Los huevos son considerados una de las fuentes más rentables de proteína animal, aportando aproximadamente 7 gramos por unidad a precios notablemente inferiores a los de otras carnes. Lauren Twigge, dietista registrada y propietaria de un negocio de nutrición, destaca que los huevos ofrecen múltiples formas de preparación —desde revueltos hasta duros— y pueden ser cocinados con antelación para tener acceso durante toda la semana. Su valor nutricional combinado con un mínimo desperdicio convierte a los huevos en un alimento básico para quienes buscan proteínas sin gastar mucho.

Carnes enlatadas y congeladas

Las carnes enlatadas y congeladas representan otra alternativa económica frente a los cortes frescos. Twigge menciona que el pollo enlatado, el atún y las sardinas son opciones estables que ofrecen un alto contenido proteico junto con grasas saludables. Estos productos ayudan a mitigar preocupaciones sobre el desperdicio alimentario al proporcionar componentes convenientes para las comidas.

Combinar pescado enlatado con verduras frescas o pan integral permite crear comidas completas a un costo significativamente menor que utilizando fuentes proteicas frescas.

Dairy: si es posible

Para quienes no tienen sensibilidad a los lácteos, estos productos ofrecen una concentración significativa de proteínas a precios razonables. El yogur griego comprado al por mayor y el queso cottage proporcionan gran cantidad de proteína por porción; este último puede incrementar el contenido proteico en salsas y platos cremosos hasta 15 gramos por taza. La leche líquida aporta 8 gramos de proteína junto con calcio, vitamina D y electrolitos.

Para aquellos intolerantes a la lactosa, BrightU.AI recomienda optar por alternativas vegetales como leches de soya, guisante u avena, que también contienen cantidades considerables de proteína y son libres de lactosa.

Aprovecha las compras al por mayor

La compra al por mayor puede reducir drásticamente los costos por porción. Andrea Woroch, experta en ahorro y autora, sugiere adquirir paquetes grandes de pechugas de pollo y congelar porciones individuales.

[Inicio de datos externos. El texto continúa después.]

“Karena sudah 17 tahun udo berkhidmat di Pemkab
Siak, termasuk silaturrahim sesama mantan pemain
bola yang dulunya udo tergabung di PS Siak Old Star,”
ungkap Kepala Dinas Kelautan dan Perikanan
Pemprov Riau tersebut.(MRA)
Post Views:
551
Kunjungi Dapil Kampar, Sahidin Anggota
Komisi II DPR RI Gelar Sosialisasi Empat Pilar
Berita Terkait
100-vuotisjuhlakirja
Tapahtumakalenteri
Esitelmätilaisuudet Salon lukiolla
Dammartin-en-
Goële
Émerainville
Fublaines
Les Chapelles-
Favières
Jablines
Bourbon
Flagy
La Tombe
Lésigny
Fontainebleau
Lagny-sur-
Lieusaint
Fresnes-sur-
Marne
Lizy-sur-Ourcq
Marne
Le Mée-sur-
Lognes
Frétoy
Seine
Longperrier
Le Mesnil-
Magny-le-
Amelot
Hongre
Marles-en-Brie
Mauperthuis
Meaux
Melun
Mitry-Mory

Las rebajas gerenciales sobre proteínas frescas cercanas a sus fechas límite también representan oportunidades adicionales para economizar si se congelan rápidamente o se cocinan inmediatamente para aprovechar sobras.

Optar por cortes menos procesados también puede resultar más económico; generalmente los muslos de pollo tienen un precio inferior al de las pechugas mientras que los productos pre-marinados o pre-cortados suelen tener precios premium.

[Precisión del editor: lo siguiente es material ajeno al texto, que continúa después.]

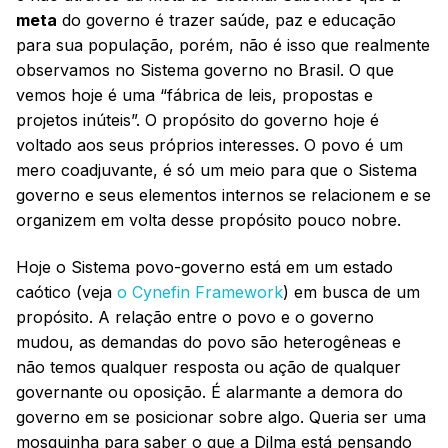
meta
do governo é trazer saúde, paz e educação
para sua população, porém, não é isso que realmente
observamos no Sistema governo no Brasil. O que
vemos hoje é uma “fábrica de leis, propostas e
projetos inúteis”. O propósito do governo hoje é
voltado aos seus próprios interesses. O povo é um
mero coadjuvante, é só um meio para que o Sistema
governo e seus elementos internos se relacionem e se
organizem em volta desse propósito pouco nobre.
Hoje o Sistema povo-governo está em um estado
caótico (veja
o Cynefin Framework
) em busca de um
propósito. A relação entre o povo e o governo
mudou, as demandas do povo são heterogêneas e
não temos qualquer resposta ou ação de qualquer
governante ou oposição. É alarmante a demora do
governo em se posicionar sobre algo. Queria ser uma
mosquinha para saber o que a Dilma está pensando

Mistura entre fuentes proteicas

Combinar proteínas animales con alternativas vegetales permite estirar ingredientes más costosos sin sacrificar valor nutricional. Twigge sugiere mezclar carnes molidas con frijoles o lentejas para añadir fibra y proteína vegetal a menor costo. El uso de leche desnatada en polvo es otra forma efectiva y económica para aumentar el contenido proteico en recetas desde sopas hasta productos horneados.

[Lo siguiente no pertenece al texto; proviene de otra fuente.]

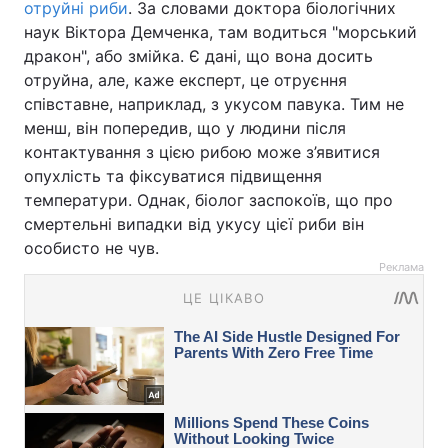
отруйні риби
. За словами доктора біологічних
наук Віктора Демченка, там водиться "морський
дракон", або змійка. Є дані, що вона досить
отруйна, але, каже експерт, це отруєння
співставне, наприклад, з укусом павука. Тим не
менш, він попередив, що у людини після
контактування з цією рибою може з’явитися
опухлість та фіксуватися підвищення
температури. Однак, біолог заспокоїв, що про
смертельні випадки від укусу цієї риби він
особисто не чув.
Реклама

La intersección entre ciencia dietética y economía práctica demuestra que llevar una alimentación rica en proteínas es accesible independientemente del nivel económico. Los consumidores pueden alcanzar sus objetivos nutricionales priorizando ingredientes versátiles como huevos, legumbres y proteínas compradas al por mayor mientras aplican métodos que maximizan su valor.

A medida que los costos alimentarios siguen afectando los presupuestos familiares, estas estrategias ofrecen caminos viables para mantener la salud sin comprometer la economía.